U.S. wages outpace inflation, but pay gaps still squeeze Dollar General workers
Median weekly pay rose to $1,235, but women and many workers of color still earned far less, leaving Dollar General households squeezed by rent, groceries and child care.

The latest wage numbers gave Dollar General workers a small cushion, but not enough to erase the pressure of everyday bills. Median weekly earnings for full-time wage and salary workers rose to $1,235 in the first quarter of 2026, up 3.4% from a year earlier, while consumer prices rose 2.7%. That means pay was finally pulling ahead of inflation, if only slightly, at a time when rent, groceries, gas and child care still eat through a paycheck fast.
The bigger story for DG households is how uneven that paycheck remains. Women’s median weekly earnings were $1,098, or 80.6% of the $1,362 median for men. The gap was also clear by race and ethnicity: Hispanic full-time workers had median weekly earnings of $984, Black workers $985, White workers $1,263 and Asian workers $1,589. Among men and women in the same broad groups, White women earned 79.9% as much as White men, Black women earned 94.1% as much as Black men, Asian women earned 78.5% as much as Asian men and Hispanic women earned 85.5% as much as Hispanic men.
For Dollar General employees, that gap matters because it reaches beyond hourly pay into the structure of a household budget. A slightly higher wage can help with one bill, but it does not always cover the full cost of a family month, especially when a store associate or support worker is one income earner in a two-income home.
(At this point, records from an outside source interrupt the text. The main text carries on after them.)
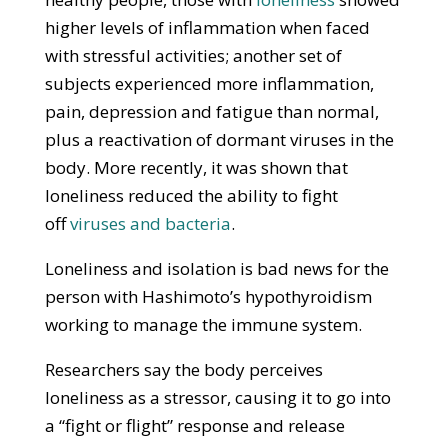
higher levels of inflammation when faced
with stressful activities; another set of
subjects experienced more inflammation,
pain, depression and fatigue than normal,
plus a reactivation of dormant viruses in the
body. More recently, it was shown that
loneliness reduced the ability to fight
off
viruses and bacteria
.
Loneliness and isolation is bad news for the
person with Hashimoto’s hypothyroidism
working to manage the immune system.
Researchers say the body perceives
loneliness as a stressor, causing it to go into
a “fight or flight” response and release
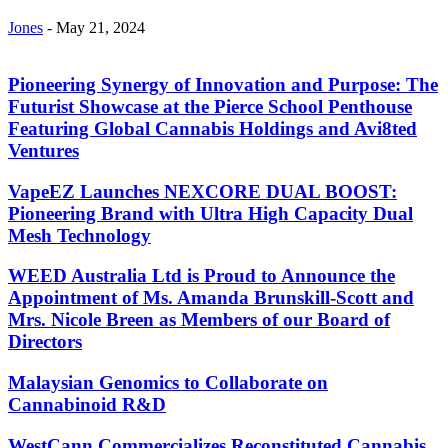
Jones
-
May 21, 2024
Pioneering Synergy of Innovation and Purpose: The
Futurist Showcase at the Pierce School Penthouse
Featuring Global Cannabis Holdings and Avi8ted
Ventures
VapeEZ Launches NEXCORE DUAL BOOST:
Pioneering Brand with Ultra High Capacity Dual
Mesh Technology
WEED Australia Ltd is Proud to Announce the
Appointment of Ms. Amanda Brunskill-Scott and
Mrs. Nicole Breen as Members of our Board of
Directors
Malaysian Genomics to Collaborate on
Cannabinoid R&D
WestCann Commercializes Reconstituted Cannabis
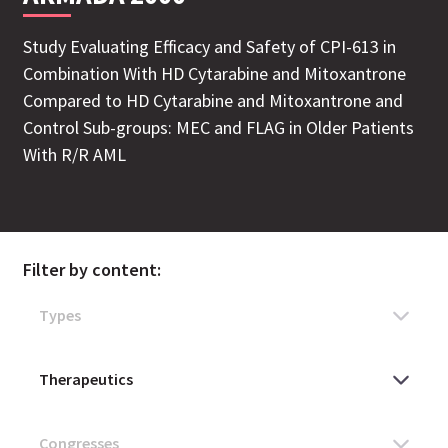
Study Evaluating Efficacy and Safety of CPI-613 in
Combination With HD Cytarabine and Mitoxantrone
Compared to HD Cytarabine and Mitoxantrone and
Control Sub-groups: MEC and FLAG in Older Patients
With R/R AML
Filter by content:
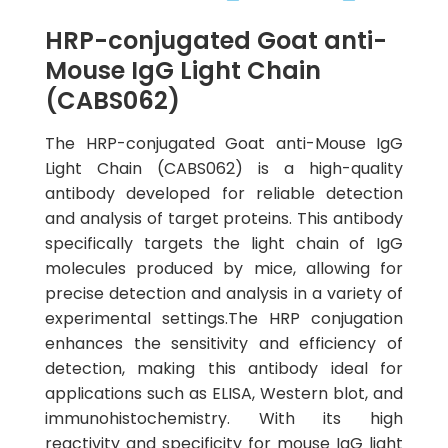
HRP-conjugated Goat anti-
Mouse IgG Light Chain
(CABS062)
The HRP-conjugated Goat anti-Mouse IgG
Light Chain (CABS062) is a high-quality
antibody developed for reliable detection
and analysis of target proteins. This antibody
specifically targets the light chain of IgG
molecules produced by mice, allowing for
precise detection and analysis in a variety of
experimental settings.The HRP conjugation
enhances the sensitivity and efficiency of
detection, making this antibody ideal for
applications such as ELISA, Western blot, and
immunohistochemistry. With its high
reactivity and specificity for mouse IgG light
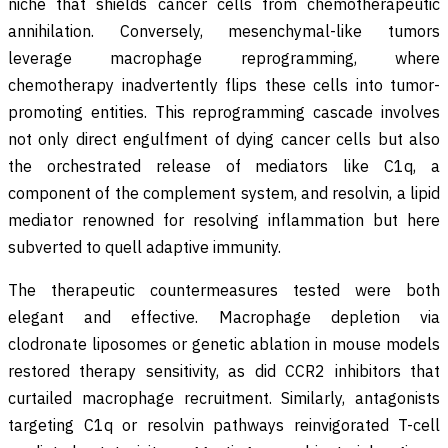
niche that shields cancer cells from chemotherapeutic
annihilation. Conversely, mesenchymal-like tumors
leverage macrophage reprogramming, where
chemotherapy inadvertently flips these cells into tumor-
promoting entities. This reprogramming cascade involves
not only direct engulfment of dying cancer cells but also
the orchestrated release of mediators like C1q, a
component of the complement system, and resolvin, a lipid
mediator renowned for resolving inflammation but here
subverted to quell adaptive immunity.
The therapeutic countermeasures tested were both
elegant and effective. Macrophage depletion via
clodronate liposomes or genetic ablation in mouse models
restored therapy sensitivity, as did CCR2 inhibitors that
curtailed macrophage recruitment. Similarly, antagonists
targeting C1q or resolvin pathways reinvigorated T-cell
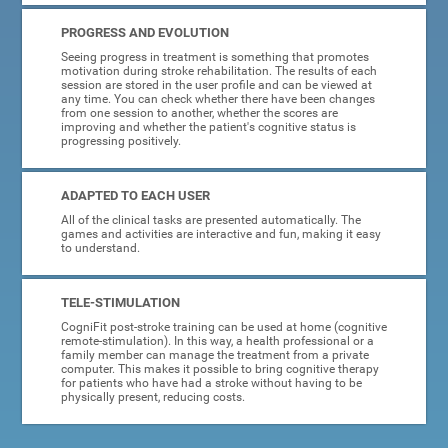
PROGRESS AND EVOLUTION
Seeing progress in treatment is something that promotes
motivation during stroke rehabilitation. The results of each
session are stored in the user profile and can be viewed at
any time. You can check whether there have been changes
from one session to another, whether the scores are
improving and whether the patient's cognitive status is
progressing positively.
ADAPTED TO EACH USER
All of the clinical tasks are presented automatically. The
games and activities are interactive and fun, making it easy
to understand.
TELE-STIMULATION
CogniFit post-stroke training can be used at home (cognitive
remote-stimulation). In this way, a health professional or a
family member can manage the treatment from a private
computer. This makes it possible to bring cognitive therapy
for patients who have had a stroke without having to be
physically present, reducing costs.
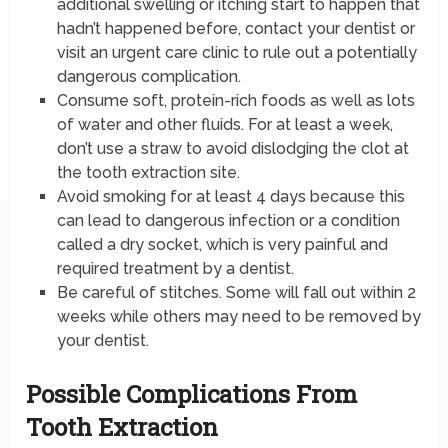
additional swelling or itching start to happen that
hadn’t happened before, contact your dentist or
visit an urgent care clinic to rule out a potentially
dangerous complication.
Consume soft, protein-rich foods as well as lots
of water and other fluids. For at least a week,
don’t use a straw to avoid dislodging the clot at
the tooth extraction site.
Avoid smoking for at least 4 days because this
can lead to dangerous infection or a condition
called a dry socket, which is very painful and
required treatment by a dentist.
Be careful of stitches. Some will fall out within 2
weeks while others may need to be removed by
your dentist.
Possible Complications From
Tooth Extraction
It also helps explain why overtime can feel less like a bonus and more like a necessity, and why a stable schedule can matter as much as the size of a raise.

Dollar General remains a major employer in that environment. The company said it operated more than 20,800 stores across 48 U.S. states and five cities in Mexico during fiscal 2025. It reported 20,594 stores as of January 31, 2025, and 20,893 stores as of January 30, 2026. In fiscal 2025, the company opened 589 stores, relocated 47 stores, remodeled more than 4,254 stores and opened a new distribution center in North Little Rock, Arkansas. Its 2025 annual report said it had 17 distribution centers.
Dollar General’s own filings say financial pressures on its core customers remained part of the operating backdrop. That is the same squeeze many workers feel on the clock and at home. At DG, the wage story is not just about a headline increase. It is about whether a paycheck can still hold up after the gap between men and women, and between White workers and many workers of color, is counted against the cost of living.